TASK PROMPT
What is needed here is every line of the records that includes "wrist".

(Per-instance keypoint data)
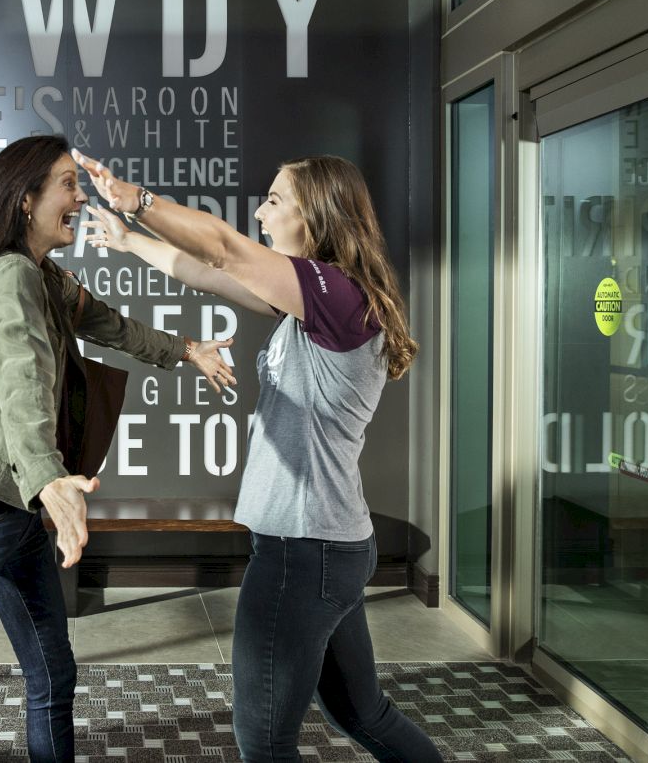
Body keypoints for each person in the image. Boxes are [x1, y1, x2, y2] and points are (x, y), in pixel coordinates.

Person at [0, 135, 234, 762]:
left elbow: (112, 326)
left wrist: (188, 349)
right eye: (68, 184)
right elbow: (22, 381)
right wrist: (49, 478)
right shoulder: (10, 277)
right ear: (25, 199)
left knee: (53, 674)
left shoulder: (44, 278)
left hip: (14, 513)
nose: (80, 198)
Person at [77, 149, 443, 763]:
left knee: (265, 740)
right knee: (363, 713)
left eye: (275, 201)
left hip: (304, 549)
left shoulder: (335, 297)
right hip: (327, 543)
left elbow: (223, 250)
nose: (260, 212)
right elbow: (208, 272)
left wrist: (137, 201)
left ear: (316, 216)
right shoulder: (318, 301)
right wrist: (129, 240)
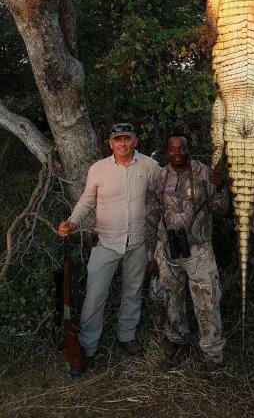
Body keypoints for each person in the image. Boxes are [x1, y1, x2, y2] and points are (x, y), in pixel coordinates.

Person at [58, 123, 159, 362]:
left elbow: (161, 197)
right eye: (117, 140)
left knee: (133, 291)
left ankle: (127, 336)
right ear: (110, 143)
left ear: (135, 141)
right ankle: (87, 347)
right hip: (105, 242)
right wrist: (72, 223)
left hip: (138, 242)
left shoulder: (150, 166)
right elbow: (87, 199)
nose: (122, 144)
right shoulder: (98, 169)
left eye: (126, 138)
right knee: (95, 295)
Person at [147, 131, 228, 369]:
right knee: (173, 298)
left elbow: (221, 210)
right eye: (172, 149)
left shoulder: (204, 173)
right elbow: (151, 217)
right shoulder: (159, 177)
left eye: (181, 148)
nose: (177, 153)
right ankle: (178, 344)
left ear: (188, 148)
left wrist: (221, 188)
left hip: (199, 249)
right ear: (166, 151)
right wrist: (152, 254)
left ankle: (212, 355)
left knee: (207, 300)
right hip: (168, 248)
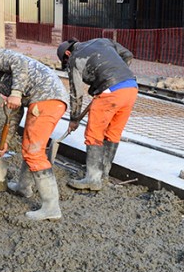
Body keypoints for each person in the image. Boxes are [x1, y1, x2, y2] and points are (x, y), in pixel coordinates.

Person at [0, 49, 69, 221]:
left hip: (45, 99)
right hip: (45, 100)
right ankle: (23, 187)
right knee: (29, 147)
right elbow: (15, 113)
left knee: (34, 152)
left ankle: (51, 208)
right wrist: (6, 141)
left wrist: (15, 94)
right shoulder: (3, 77)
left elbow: (20, 62)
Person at [57, 38, 137, 191]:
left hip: (111, 92)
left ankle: (92, 179)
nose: (68, 65)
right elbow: (128, 55)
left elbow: (76, 94)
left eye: (66, 62)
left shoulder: (75, 58)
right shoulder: (103, 41)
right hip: (131, 87)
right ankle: (103, 174)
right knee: (113, 133)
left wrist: (74, 119)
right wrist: (117, 75)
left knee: (94, 134)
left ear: (68, 53)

RESPONSE TO THIS TASK
left wrist: (188, 349)
right wrist: (49, 478)
left wrist: (137, 201)
right wrist: (129, 240)
right wrist: (72, 223)
left wrist: (221, 188)
right wrist: (152, 254)
right wrist: (6, 141)
left wrist: (15, 94)
left wrist: (74, 119)
right wrist: (117, 75)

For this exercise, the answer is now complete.